2.2 Identifying Dialogue Act Types
When processing dialogue, it can be useful to think of
utterances as a type of action performed by the speaker. This
interpretation is most straightforward for performative statements
such as "I forgive you" or "I bet you can't climb that hill." But
greetings, questions, answers, assertions, and clarifications can all
be thought of as types of speech-based actions. Recognizing the
dialogue acts underlying the utterances in a dialogue can be an
important first step in understanding the conversation.
The NPS Chat Corpus, which was demonstrated in
1, consists of over 10,000 posts from
instant messaging sessions. These posts have all been labeled with
one of 15 dialogue act types, such as "Statement," "Emotion,"

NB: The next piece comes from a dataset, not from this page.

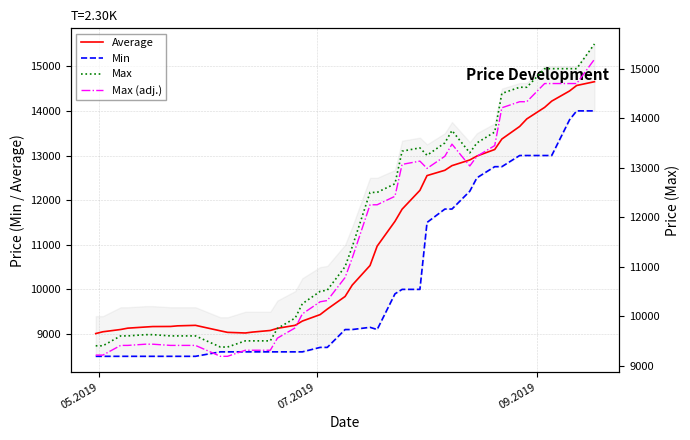

Reading left to right, list all the values displayed in this chart.

Average: 9010.0	9050.0	9101.0	9131.0	9157.0	9167.0	9169.0	9183.0	9194.0	9071.0	9037.0	9023.0	9043.0	9079.0	9127.0	9195.0	9290.0	9435.0	9558.0	9841.0	10096.0	10535.0	10969.0	11525.0	11797.0	12219.0	12550.0	12669.0	12773.0	12900.0	12988.0	13135.0	13369.0	13651.0	13820.0	14078.0	14219.0	14446.0	14569.0	14654.0
Min: 8500.0	8500.0	8500.0	8500.0	8500.0	8500.0	8500.0	8500.0	8500.0	8600.0	8600.0	8600.0	8600.0	8600.0	8600.0	8600.0	8600.0	8700.0	8700.0	9100.0	9100.0	9150.0	9100.0	9900.0	10000.0	10000.0	11500.0	11800.0	11800.0	12200.0	12500.0	12750.0	12750.0	13000.0	13000.0	13000.0	13000.0	13800.0	14000.0	14000.0
Max: 9400.0	9400.0	9600.0	9600.0	9625.0	9625.0	9600.0	9600.0	9600.0	9375.0	9375.0	9500.0	9500.0	9500.0	9750.0	9962.0	10250.0	10500.0	10525.0	11000.0	11400.0	12500.0	12500.0	12675.0	13333.0	13400.0	13250.0	13500.0	13750.0	13300.0	13500.0	13720.0	14500.0	14625.0	14625.0	15000.0	15000.0	15000.0	15000.0	15500.0
Max (adj.): 9212.0	9212.0	9408.0	9408.0	9432.5	9432.5	9408.0	9408.0	9408.0	9187.5	9187.5	9310.0	9310.0	9310.0	9555.0	9762.8	10045.0	10290.0	10314.5	10780.0	11172.0	12250.0	12250.0	12421.5	13066.3	13132.0	12985.0	13230.0	13475.0	13034.0	13230.0	13445.6	14210.0	14332.5	14332.5	14700.0	14700.0	14700.0	14700.0	15190.0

"ynQuestion", and "Continuer." We can therefore use this data to
build a classifier that can identify the dialogue act types for new
instant messaging posts. The first step is to extract the basic
messaging data. We will call xml_posts() to get a data structure
representing the XML annotation for each post:
>>> posts = nltk.corpus.nps_chat.xml_posts()[:10000]

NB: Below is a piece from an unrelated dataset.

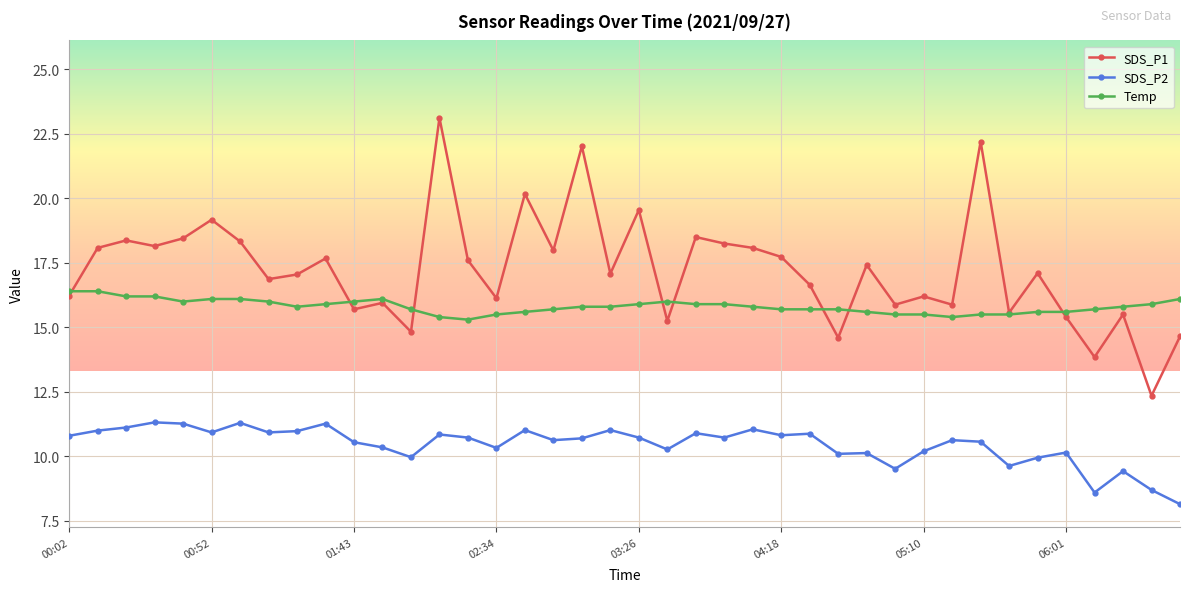

True or false: Temp has more than 0 points higher than both neighbors.

True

Next, we'll define a simple feature extractor that checks what words
the post contains:
>>> def dialogue_act_features(post):
... features = {}
... for word in nltk.word_tokenize(post):
... features['contains({})'.format(word.lower())] = True
... return features
Finally, we construct the training and testing data by applying the
feature extractor to each post (using post.get('class') to get
a post's dialogue act type), and create a new classifier:
>>> featuresets = [(dialogue_act_features(post.text), post.get('class'))
... for post in posts]
>>> size = int(len(featuresets) * 0.1)
>>> train_set, test_set = featuresets[size:], featuresets[:size]
>>> classifier = nltk.NaiveBayesClassifier.train(train_set)
>>> print(nltk.classify.accuracy(classifier, test_set))
0.67